(Records from a data collection)
※

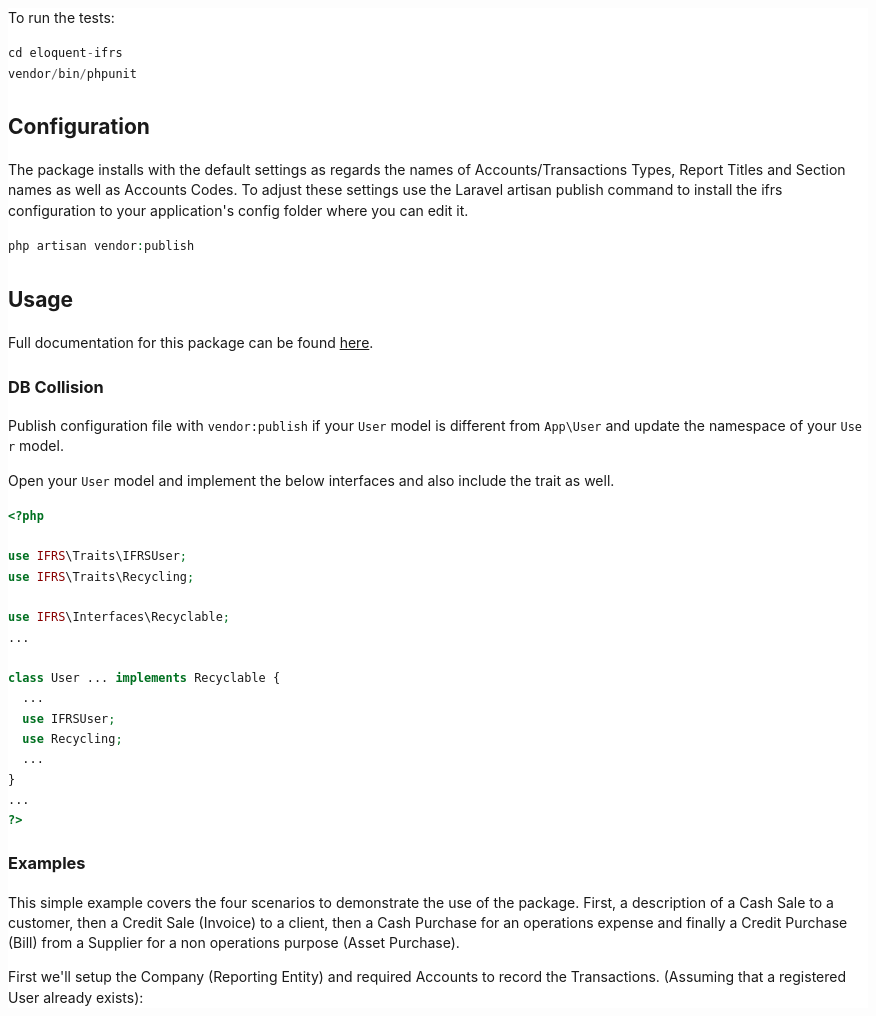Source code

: To run the tests:

```php
cd eloquent-ifrs
vendor/bin/phpunit
```

## Configuration

The package installs with the default settings as regards the names of Accounts/Transactions Types, Report Titles and Section names as well as Accounts Codes. To adjust these settings use the Laravel artisan publish command to install the ifrs configuration to your application's config folder where you can edit it.

```php
php artisan vendor:publish
```

## Usage
Full documentation for this package can be found [here](https://ekmungai.github.io/ifrs-docs/).

### DB Collision
Publish configuration file with `vendor:publish` if your `User` model is different from `App\User` and update the namespace of your `User` model.

Open your `User` model and implement the below interfaces and also include the trait as well.

```php
<?php

use IFRS\Traits\IFRSUser;
use IFRS\Traits\Recycling;

use IFRS\Interfaces\Recyclable;
...

class User ... implements Recyclable {
  ...
  use IFRSUser;
  use Recycling;
  ...
}
...
?>
```

### Examples
This simple example covers the four scenarios to demonstrate the use of the package. First, a description of a Cash Sale to a customer, then a Credit Sale (Invoice) to a client, then a Cash Purchase for an operations expense and finally a Credit Purchase (Bill) from a Supplier for a non operations purpose (Asset Purchase).

First we'll setup the Company (Reporting Entity) and required Accounts to record the Transactions. (Assuming that a registered User already exists):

※

* [Task]:
Your answer should be a single number: the count of lines in the entries that contain "First".

* [Expected output]:
2